Diafragma bertujuan untuk menjaga kompibiltas deformasi antara dua komponen
sistem penahan lateral yang berbeda misalnya saat menyatukan dua sistem dalam momen frame
yang memiliki perilaku shear wall terhadap lateral sehingga mempunyai perilaku bending wall.
Sementara itu, untuk desain fundasi terdapat pasal-pasal baru yaitu peraturan yang mengatur
16. tentang kapasitas geoteknik fondasi, daya dukung tanah, parameter kekuatan tanah, kriteria
penerimaan, dan situs mudah likuifaksi.
Secara konsep, prosedur berbasis kinerja digunakan untuk menghitung collapse
probability, namun mengingat kompleksitas dan penggunaan praktikal perancangan, secara
implisit memasukkan pendekatan sederhana dalam menunjukkan kinerja lewat sederetan
aturan analisis dan kriteria penerimaan.
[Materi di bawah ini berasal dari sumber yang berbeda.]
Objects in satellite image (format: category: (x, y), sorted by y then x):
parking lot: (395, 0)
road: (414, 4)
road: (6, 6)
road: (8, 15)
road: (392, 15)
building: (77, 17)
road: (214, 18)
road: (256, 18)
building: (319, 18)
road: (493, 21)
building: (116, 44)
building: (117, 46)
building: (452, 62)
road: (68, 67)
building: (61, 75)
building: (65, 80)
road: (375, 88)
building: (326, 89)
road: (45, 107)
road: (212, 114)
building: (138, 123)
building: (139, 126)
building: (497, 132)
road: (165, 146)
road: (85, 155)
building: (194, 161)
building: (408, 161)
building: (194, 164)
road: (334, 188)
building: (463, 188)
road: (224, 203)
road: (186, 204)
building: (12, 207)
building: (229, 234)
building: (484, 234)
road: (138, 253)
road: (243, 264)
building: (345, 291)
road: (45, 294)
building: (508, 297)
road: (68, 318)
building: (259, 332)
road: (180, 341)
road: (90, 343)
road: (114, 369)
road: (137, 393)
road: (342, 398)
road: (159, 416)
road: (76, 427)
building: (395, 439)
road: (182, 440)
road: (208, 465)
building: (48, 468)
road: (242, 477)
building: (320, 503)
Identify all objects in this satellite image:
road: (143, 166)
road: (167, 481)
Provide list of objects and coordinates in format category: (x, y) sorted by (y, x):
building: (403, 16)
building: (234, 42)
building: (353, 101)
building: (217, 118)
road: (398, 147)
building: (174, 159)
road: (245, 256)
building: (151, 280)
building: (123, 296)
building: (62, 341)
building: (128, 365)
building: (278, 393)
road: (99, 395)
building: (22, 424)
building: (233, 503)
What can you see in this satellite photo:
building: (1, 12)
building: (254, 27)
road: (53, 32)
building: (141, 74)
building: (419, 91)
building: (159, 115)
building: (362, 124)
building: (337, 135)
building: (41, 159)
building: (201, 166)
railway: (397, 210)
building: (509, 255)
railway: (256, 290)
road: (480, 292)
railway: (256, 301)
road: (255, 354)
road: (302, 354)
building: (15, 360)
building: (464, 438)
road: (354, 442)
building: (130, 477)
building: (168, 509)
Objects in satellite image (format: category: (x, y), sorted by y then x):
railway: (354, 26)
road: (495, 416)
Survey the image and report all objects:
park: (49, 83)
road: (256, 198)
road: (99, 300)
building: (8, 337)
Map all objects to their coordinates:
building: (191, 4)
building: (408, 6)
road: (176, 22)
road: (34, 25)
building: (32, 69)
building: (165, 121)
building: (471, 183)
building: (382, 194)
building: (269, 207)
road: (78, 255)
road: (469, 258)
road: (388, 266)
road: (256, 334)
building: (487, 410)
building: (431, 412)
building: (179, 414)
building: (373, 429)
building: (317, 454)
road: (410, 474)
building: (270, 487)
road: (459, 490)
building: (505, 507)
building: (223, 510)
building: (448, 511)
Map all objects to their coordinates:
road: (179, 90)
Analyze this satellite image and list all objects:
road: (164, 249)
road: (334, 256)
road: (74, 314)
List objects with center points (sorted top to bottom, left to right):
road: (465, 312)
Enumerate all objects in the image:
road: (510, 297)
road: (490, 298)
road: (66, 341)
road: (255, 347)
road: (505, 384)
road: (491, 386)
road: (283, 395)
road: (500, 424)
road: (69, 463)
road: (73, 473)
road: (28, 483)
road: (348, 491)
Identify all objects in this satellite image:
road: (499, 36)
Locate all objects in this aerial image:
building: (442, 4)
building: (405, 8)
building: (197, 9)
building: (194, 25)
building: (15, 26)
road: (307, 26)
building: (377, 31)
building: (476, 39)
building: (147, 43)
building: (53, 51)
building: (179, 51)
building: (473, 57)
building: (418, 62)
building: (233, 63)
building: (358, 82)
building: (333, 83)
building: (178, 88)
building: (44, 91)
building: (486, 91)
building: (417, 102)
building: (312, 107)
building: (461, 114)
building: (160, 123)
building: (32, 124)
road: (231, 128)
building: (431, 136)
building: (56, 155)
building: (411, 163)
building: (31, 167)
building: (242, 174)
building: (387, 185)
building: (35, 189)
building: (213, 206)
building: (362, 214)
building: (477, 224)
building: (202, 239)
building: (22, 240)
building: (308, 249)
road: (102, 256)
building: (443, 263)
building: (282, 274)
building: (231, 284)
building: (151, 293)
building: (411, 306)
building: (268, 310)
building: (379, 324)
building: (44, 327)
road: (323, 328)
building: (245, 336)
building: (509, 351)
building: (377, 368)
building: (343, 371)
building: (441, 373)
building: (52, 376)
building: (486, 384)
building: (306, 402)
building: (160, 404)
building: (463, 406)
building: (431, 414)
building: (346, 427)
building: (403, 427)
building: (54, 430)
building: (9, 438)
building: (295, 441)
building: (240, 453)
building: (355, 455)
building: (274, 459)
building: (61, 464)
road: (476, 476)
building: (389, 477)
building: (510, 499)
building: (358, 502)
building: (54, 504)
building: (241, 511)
Maka, dapat diacukan dalam Peer/TBI v 2.03 dengan
pembeda komputasi probabilitas keruntuhan yang tidak diperlukan oleh Peer/TBI v 2.03 karena
banyak ketidakpastian dalam memodelkan perilaku struktur. Sebagai penggantinya, terdapat
persyaratan dalam hal respons yang terhitung dan kriteria penerimaan. Dengan begitu, secara
implisit probabilitas keruntuhan sudah dipenuhi.
Penerapan gerak tanah pada model struktur difokuskan pada beberapa situs. Untuk situs
patahan-dekat, wajib diterapkan pasangan gerak tanah sesuai arah patahan-tegak lurus dan arah
patahan-paralel dari patahan-sumber. Sementara, untuk situs lain wajib diterapkan pasangan
gerak tanah secara acak sehingga rata-rata spektrum komponen “X” dan “Y” masih berada
dalam kurang lebih 10% dari median spektrum respons komponen.